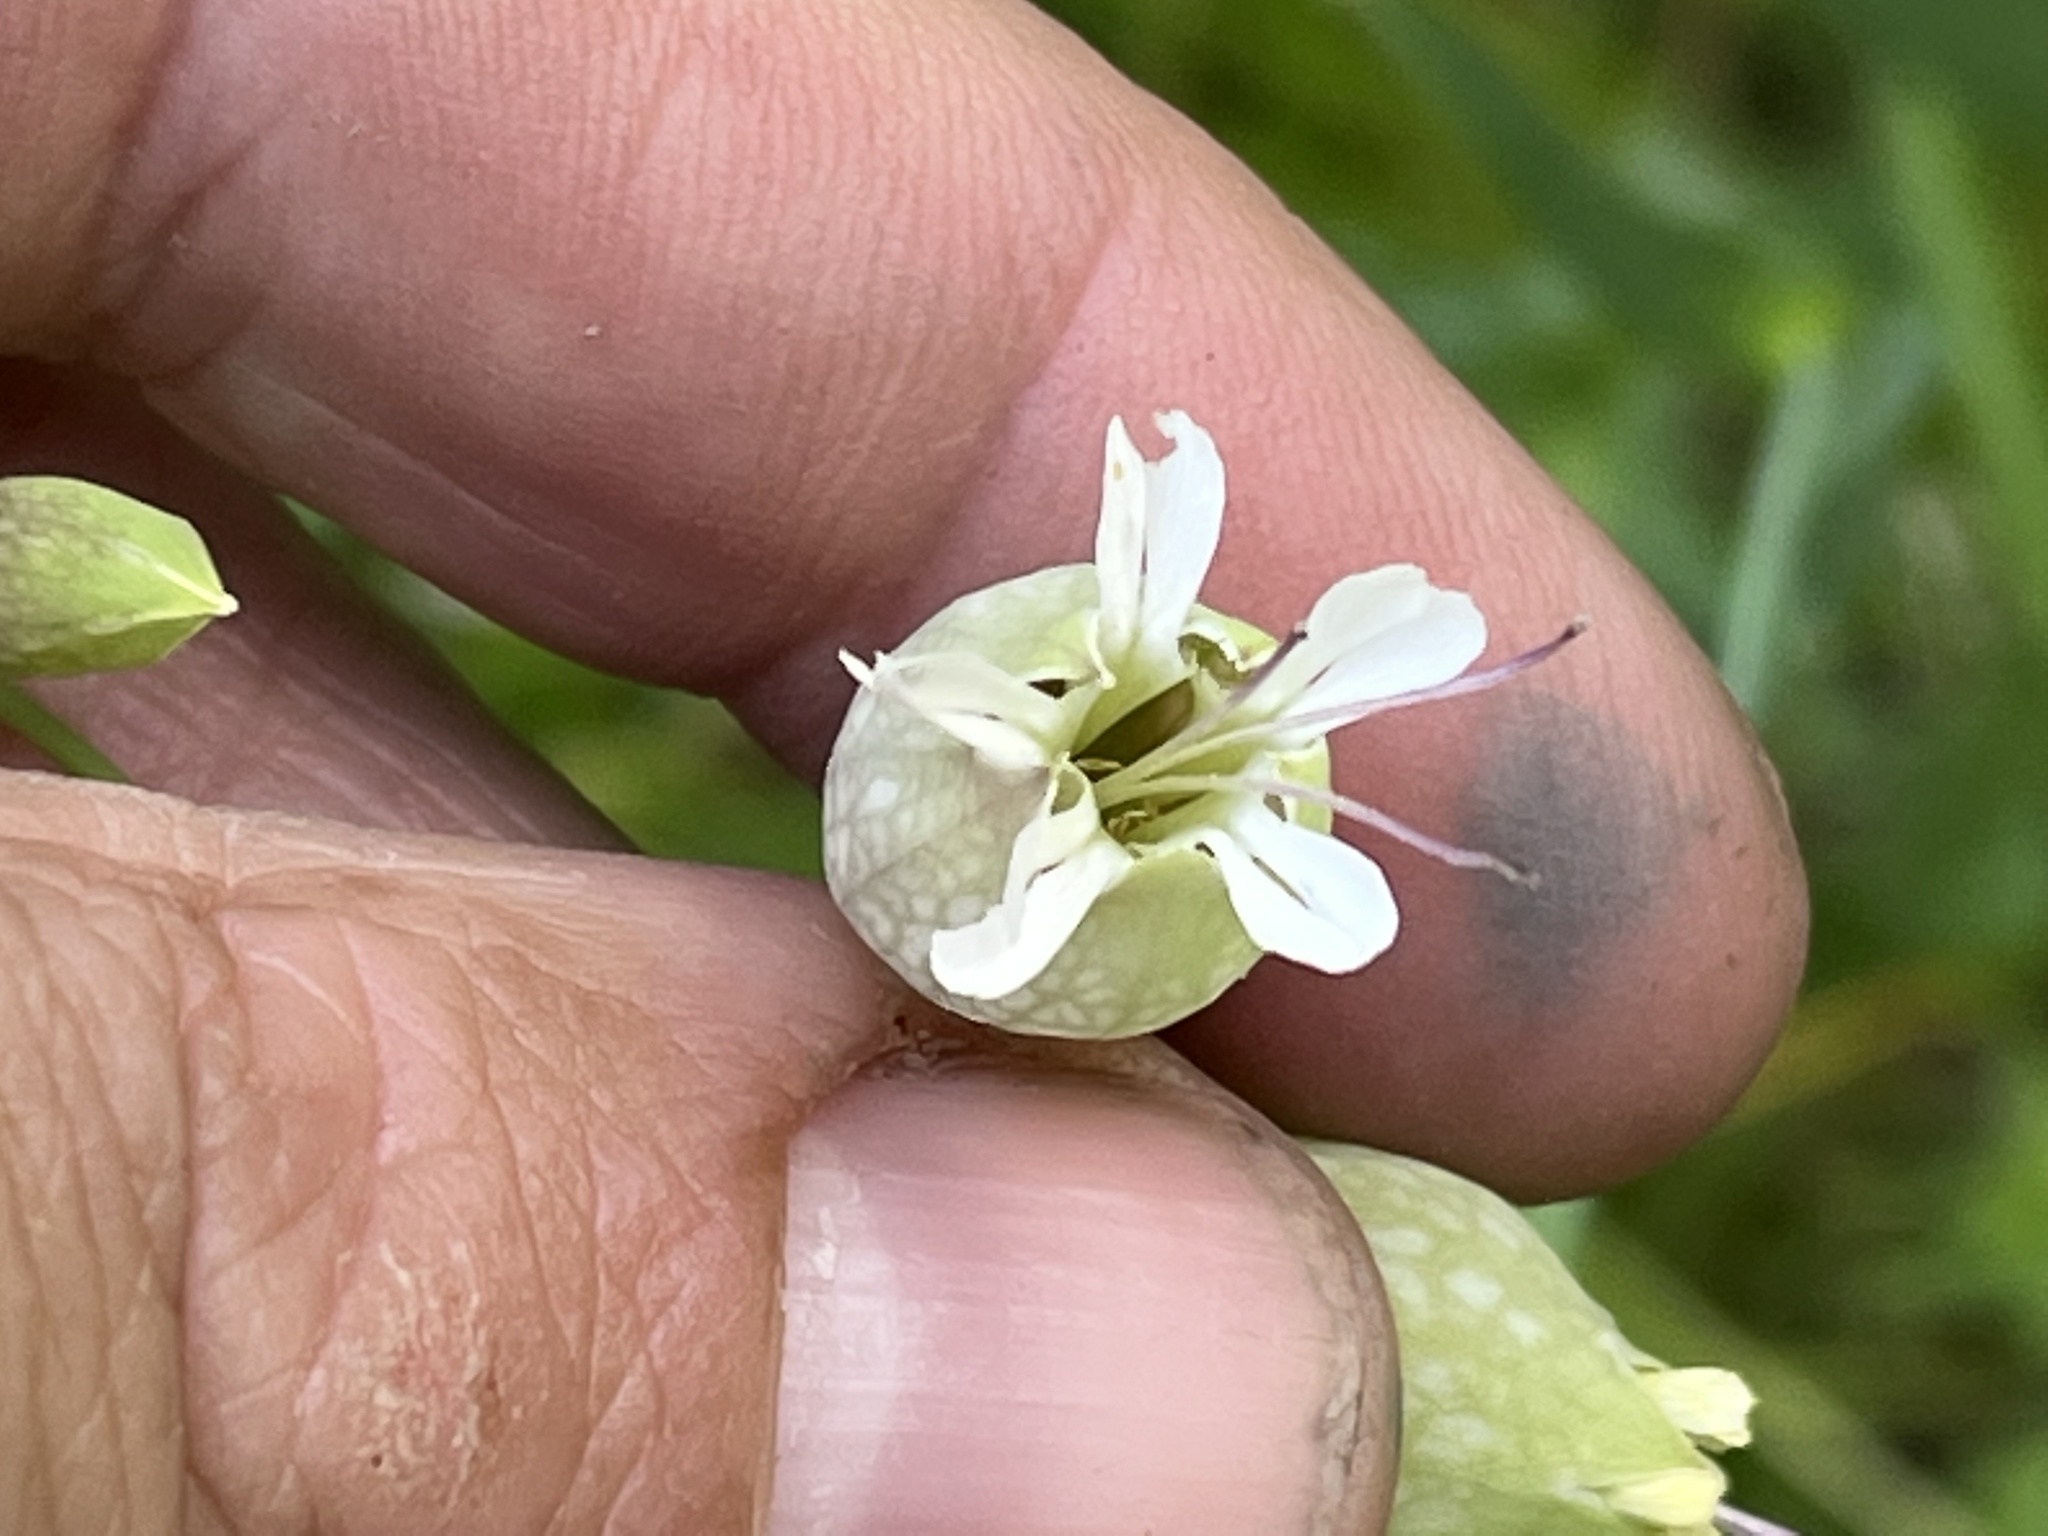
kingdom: Plantae
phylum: Tracheophyta
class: Magnoliopsida
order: Caryophyllales
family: Caryophyllaceae
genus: Silene
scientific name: Silene vulgaris
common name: Bladder campion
= = = = = = =
*Your instructions*
Reproduce the classification lines of every record above word for word, leaving out the pictures.

*Problem solution*
kingdom: Plantae
phylum: Tracheophyta
class: Magnoliopsida
order: Caryophyllales
family: Caryophyllaceae
genus: Silene
scientific name: Silene vulgaris
common name: Bladder campion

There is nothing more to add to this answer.